◆ TEXTE ◆
%%
Léon Harmel (1829 – 1915)

Pour approfondir la connaissance de Léon Harmel, mise en ligne d’un site dédié : www.leonharmel.com. Ce site propose dès à présent des versions scannées (et téléchargeables) de livres et discours de Léon Harmel, dont l’incontournable Catéchisme du Patron. Deux ans avant Rerum novarum, il y développait quelques thèmes très présents dans l’encyclique.  

Leon-Harmel-Famille Chrétienne 24 11 2015.pdf

Conférence prononcée le 14 novembre 2015 sur la « question sociale » et Léon Harmel 

Léon Harmel, des fruits en abondance

Conférence prononcée par Emeric Saucourt-Harmel à l’occasion du centenaire de la mort de Léon Harmel

Introduction

Léon Harmel a eu une action multiforme, tellement variée qu’elle intéresse aujourd’hui non seulement les historiens, mais aussi les chefs d’entreprise, les économistes, les politiques, les professionnels du management, les syndicalistes ou encore les théologiens.

Il est d’ailleurs très étonnant de constater que les ouvrages ou articles faisant mention de Léon Harmel citent bien souvent un seul des aspects de sa vie, alors que c’est en embrassant toute sa vie que l’on comprend sa personne et son action.

Léon Harmel n’aurait sûrement pas apprécié que l’on parle des fruits de sa vie sans parler de leur source

  • La prière. Chaque jour, il prie et participe à la messe. Il a une grande dévotion au Cœur Sacré de Jésus. Il lui consacre sa vie, son usine ; avec d’autres patrons, il lui consacre l’industrie et le commerce et contribue au financement d’une chapelle dédiée à Montmartre. Malgré de gros moyens, il mène une vie simple, sans loisir superficiel.
  • Sa femme Gabrielle, décédée quand il a 41 ans, reste vivante dans son cœur, et c’est avec elle qu’il agit.
  • Les personnes souffrantes. Léon Harmel est persuadé que les malades ont un grand rôle, par la communion des saints. Il leur propose de participer à son action « C’est sur eux que je m’appuie. Dieu pourrait me repousser à cause de mon orgueil, il ne repoussera jamais ces pauvres, et avec de tels protecteurs je n’ai peur de rien.[1] » « Si quelque succès a suivi nos efforts, c’est à leurs sacrifices et à leurs prières que nous l’attribuons.[2] »

Je vais tenter de vous expliquer quelques fruits de sa vie, de ses intuitions, qui perdurent aujourd’hui. Même si ce fut le cœur de son existence, je ne développerai pas son rôle d’époux et de père, ni le fait qu’il fit vivre des centaines de salariés en leur procurant du travail.
%%
◆ DONNÉES PRÉSENTÉES ◆
%%
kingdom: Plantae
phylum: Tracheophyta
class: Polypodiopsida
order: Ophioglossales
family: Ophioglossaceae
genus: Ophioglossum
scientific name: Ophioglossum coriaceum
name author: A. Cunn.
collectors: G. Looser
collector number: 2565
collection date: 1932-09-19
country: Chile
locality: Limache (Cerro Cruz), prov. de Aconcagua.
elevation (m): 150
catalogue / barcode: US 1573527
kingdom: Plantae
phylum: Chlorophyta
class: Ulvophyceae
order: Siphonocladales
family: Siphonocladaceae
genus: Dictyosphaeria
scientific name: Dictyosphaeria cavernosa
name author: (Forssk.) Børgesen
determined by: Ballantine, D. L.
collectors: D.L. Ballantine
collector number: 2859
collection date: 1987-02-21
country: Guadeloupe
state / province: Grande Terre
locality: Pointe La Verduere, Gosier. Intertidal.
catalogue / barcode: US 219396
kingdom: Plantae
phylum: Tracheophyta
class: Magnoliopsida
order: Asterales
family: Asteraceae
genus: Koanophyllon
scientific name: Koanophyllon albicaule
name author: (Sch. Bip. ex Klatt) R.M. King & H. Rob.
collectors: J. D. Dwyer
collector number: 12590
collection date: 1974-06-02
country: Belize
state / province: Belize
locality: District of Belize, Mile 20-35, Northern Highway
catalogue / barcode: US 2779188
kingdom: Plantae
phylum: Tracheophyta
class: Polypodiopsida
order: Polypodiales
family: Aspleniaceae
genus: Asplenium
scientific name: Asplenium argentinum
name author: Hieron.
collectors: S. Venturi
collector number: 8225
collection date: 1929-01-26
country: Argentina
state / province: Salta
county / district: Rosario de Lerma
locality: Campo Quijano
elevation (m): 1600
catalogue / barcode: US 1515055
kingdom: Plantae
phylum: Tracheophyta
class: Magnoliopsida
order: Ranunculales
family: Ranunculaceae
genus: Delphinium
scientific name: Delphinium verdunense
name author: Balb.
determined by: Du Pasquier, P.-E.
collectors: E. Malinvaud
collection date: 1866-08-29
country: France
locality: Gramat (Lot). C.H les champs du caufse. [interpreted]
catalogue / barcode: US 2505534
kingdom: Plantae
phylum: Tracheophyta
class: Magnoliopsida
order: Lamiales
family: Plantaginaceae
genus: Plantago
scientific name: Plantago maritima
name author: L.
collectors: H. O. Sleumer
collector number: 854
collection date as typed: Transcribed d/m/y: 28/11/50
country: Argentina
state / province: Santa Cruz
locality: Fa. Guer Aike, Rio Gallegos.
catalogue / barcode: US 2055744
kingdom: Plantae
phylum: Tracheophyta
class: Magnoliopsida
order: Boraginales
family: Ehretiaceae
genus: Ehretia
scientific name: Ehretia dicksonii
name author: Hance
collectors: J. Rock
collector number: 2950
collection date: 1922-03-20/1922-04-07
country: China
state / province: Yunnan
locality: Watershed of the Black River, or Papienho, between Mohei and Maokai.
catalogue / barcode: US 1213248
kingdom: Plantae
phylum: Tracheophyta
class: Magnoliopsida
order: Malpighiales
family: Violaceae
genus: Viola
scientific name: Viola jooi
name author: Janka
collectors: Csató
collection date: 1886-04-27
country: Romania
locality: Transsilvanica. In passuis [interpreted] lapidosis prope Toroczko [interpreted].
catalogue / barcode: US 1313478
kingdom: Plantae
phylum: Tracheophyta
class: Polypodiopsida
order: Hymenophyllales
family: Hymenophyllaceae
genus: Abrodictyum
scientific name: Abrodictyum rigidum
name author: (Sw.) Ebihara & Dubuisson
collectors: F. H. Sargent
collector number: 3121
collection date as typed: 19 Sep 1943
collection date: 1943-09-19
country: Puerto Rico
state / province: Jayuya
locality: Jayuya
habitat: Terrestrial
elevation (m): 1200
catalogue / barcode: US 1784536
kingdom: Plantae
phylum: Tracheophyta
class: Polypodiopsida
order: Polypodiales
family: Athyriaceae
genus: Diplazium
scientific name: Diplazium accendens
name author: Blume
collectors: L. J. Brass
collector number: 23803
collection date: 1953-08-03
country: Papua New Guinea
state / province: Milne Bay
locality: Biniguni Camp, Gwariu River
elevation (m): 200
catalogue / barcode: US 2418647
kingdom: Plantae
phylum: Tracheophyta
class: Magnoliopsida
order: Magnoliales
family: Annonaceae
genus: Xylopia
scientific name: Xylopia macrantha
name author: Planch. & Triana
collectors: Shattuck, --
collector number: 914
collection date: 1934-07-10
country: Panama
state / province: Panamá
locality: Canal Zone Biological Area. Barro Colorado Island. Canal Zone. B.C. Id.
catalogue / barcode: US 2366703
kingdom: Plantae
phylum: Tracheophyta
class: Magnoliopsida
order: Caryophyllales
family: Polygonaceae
%%
◆ PROBLÈME À RÉSOUDRE ◆
D'après le texte sur Léon Harmel, indique l'âge qu'il avait lorsque sa femme Gabrielle est décédée.

◆ SOLUTION ◆
Il avait 41 ans.